Next, regardless I would imagine the Insosanto Academy to be better. But if money is a huge issue, and seeing as how we are in a recession why don't you stick with the local academy. Stay there get a feel for kali and then once you find yourself more secure with money, switch. It's not like you are signing a life time contract. This way you can jump right into the inosanto stuff and be experienced by the time you get there.


----------



## graywolf (Feb 21, 2009)

I would let you watch but for insurance reasons you would not be able to train.Cordially,Howard


----------



## Thems Fighting Words (Mar 12, 2009)

OCman44 said:


> They allowed me to watch and participate in some execises that they were doing specifically a few disarms and then we did a flow drill. Now, since I was there and the instructor had to take the time to teach me these things, Im not sure if their session would have been different if I was just watching so Im not sure what would have happened training wise for them. Like I said, Ive never been to a kali session before so Im not sure what to look for and hence my reason for posting here today to try an find out what you guys think I should look for.
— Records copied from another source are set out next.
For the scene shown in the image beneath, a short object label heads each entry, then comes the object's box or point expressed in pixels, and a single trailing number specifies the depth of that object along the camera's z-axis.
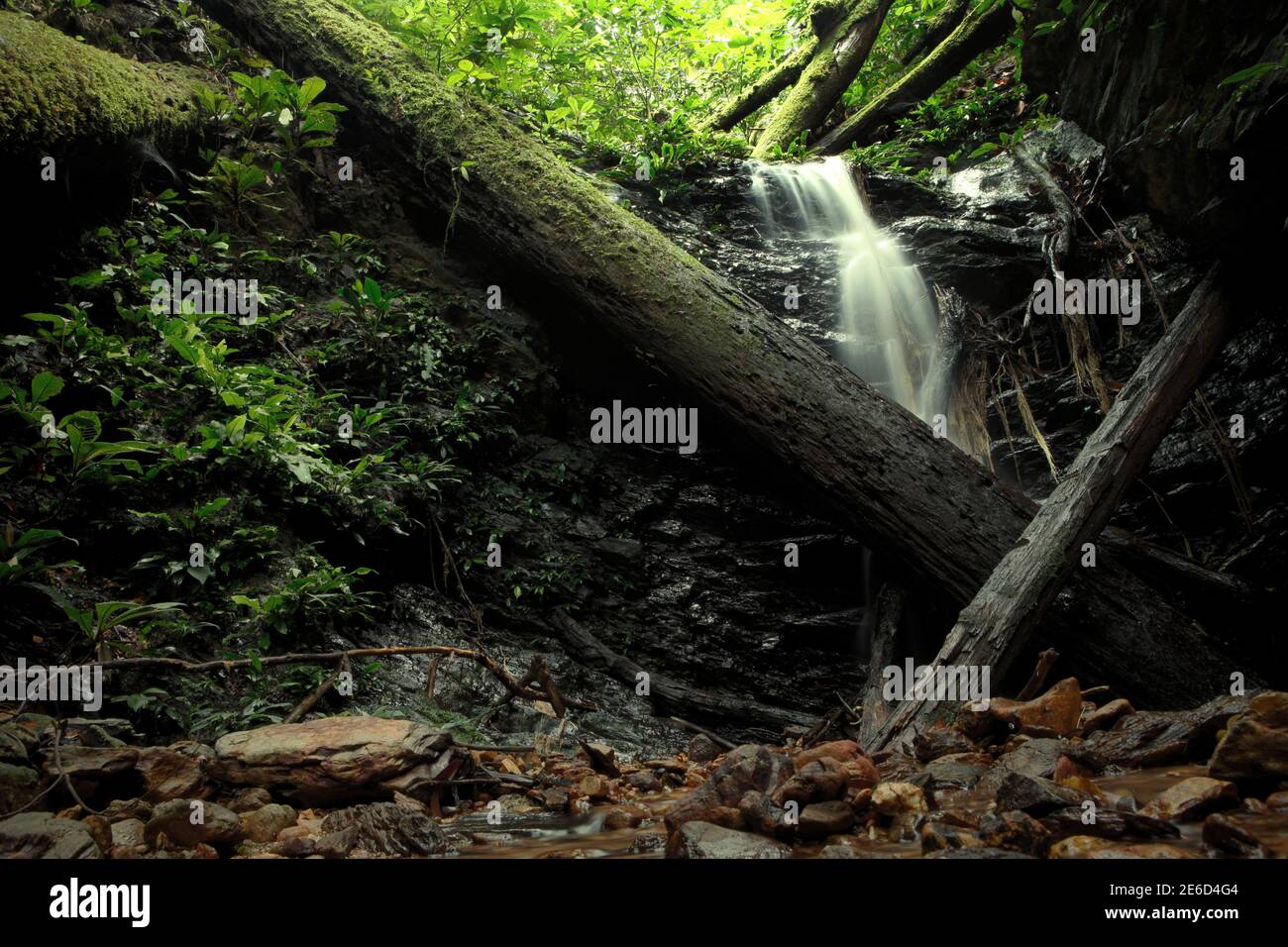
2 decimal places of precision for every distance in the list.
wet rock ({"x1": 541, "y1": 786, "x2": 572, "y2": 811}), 2.76
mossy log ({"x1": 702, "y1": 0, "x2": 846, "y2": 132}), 10.28
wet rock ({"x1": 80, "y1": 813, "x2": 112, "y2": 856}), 1.99
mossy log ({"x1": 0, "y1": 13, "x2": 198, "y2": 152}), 3.88
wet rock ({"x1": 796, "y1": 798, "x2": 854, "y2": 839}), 2.04
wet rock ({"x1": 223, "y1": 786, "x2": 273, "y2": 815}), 2.35
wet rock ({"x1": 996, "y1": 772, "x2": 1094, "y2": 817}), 1.87
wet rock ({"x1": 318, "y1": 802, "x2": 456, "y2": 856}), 2.13
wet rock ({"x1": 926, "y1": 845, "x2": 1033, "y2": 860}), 1.65
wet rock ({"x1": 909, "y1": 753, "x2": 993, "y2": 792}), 2.29
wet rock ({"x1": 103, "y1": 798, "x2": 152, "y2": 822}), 2.12
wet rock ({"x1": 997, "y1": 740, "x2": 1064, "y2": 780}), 2.36
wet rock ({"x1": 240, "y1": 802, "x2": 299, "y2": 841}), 2.23
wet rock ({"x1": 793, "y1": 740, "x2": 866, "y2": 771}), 2.60
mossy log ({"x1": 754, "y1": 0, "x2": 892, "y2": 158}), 10.16
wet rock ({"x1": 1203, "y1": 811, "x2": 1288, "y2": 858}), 1.56
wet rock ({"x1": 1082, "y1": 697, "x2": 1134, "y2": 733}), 2.94
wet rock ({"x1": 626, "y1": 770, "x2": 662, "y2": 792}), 3.14
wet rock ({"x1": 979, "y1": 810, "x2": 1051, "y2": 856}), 1.70
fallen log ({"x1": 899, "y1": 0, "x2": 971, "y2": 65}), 9.97
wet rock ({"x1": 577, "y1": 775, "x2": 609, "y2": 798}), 2.82
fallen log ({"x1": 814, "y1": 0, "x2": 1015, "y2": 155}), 9.59
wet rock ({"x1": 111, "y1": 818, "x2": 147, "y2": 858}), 1.99
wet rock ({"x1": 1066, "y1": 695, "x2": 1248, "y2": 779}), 2.42
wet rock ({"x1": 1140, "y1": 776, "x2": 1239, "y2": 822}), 1.85
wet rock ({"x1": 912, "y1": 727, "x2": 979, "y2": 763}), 2.79
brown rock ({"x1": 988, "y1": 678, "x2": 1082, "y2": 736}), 2.86
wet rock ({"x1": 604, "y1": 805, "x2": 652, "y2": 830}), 2.48
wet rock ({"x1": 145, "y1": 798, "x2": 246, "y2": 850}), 2.05
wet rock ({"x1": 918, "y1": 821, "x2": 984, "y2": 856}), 1.78
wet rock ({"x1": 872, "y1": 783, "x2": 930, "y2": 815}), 2.06
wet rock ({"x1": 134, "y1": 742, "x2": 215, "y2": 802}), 2.35
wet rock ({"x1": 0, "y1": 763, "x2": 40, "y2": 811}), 2.11
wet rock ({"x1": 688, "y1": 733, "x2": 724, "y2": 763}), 3.77
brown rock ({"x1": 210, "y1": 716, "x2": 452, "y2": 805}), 2.46
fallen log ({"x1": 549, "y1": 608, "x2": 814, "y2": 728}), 4.77
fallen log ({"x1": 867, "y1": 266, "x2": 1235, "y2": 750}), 3.52
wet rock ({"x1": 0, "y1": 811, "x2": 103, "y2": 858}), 1.78
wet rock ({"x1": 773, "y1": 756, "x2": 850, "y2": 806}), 2.18
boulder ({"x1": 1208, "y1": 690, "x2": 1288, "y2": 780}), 1.94
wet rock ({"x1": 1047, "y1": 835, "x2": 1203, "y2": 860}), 1.61
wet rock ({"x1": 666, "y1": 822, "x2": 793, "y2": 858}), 1.79
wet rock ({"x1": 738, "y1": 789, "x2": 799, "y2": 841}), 2.04
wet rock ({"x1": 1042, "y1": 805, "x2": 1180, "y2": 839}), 1.72
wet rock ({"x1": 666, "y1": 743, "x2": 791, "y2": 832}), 2.15
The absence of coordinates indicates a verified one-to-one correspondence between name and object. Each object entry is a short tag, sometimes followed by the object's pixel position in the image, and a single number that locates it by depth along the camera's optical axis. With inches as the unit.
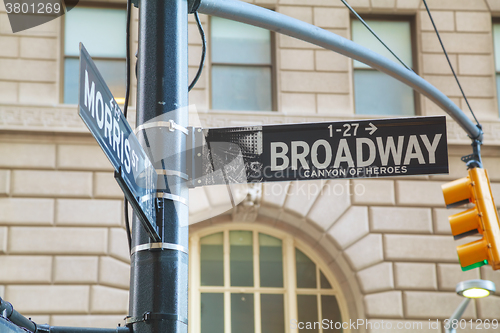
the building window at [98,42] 495.2
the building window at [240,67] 505.0
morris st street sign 91.8
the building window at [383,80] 518.0
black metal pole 111.3
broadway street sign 141.2
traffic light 244.8
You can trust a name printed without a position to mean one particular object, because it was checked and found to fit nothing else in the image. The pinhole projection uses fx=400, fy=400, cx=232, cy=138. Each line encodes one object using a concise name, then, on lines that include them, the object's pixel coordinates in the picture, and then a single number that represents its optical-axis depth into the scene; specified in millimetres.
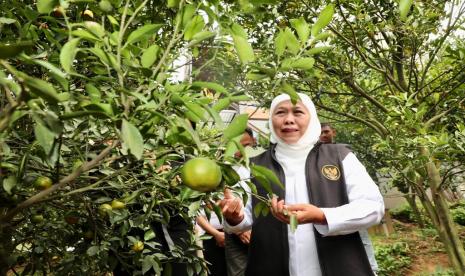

Maybe it's just me, but a lot of SE Asian styles (thinking particularly FMA and Silat) have a much friendlier feel than some other MA schools. So don't be discouraged if the attitudes seem a bit more laid back in general training, they'll become more serious when engaged in sparring and actual SD. It's almost like a brotherhood thing, where students leave their egos at the door. Give it a try and see how it goes.


----------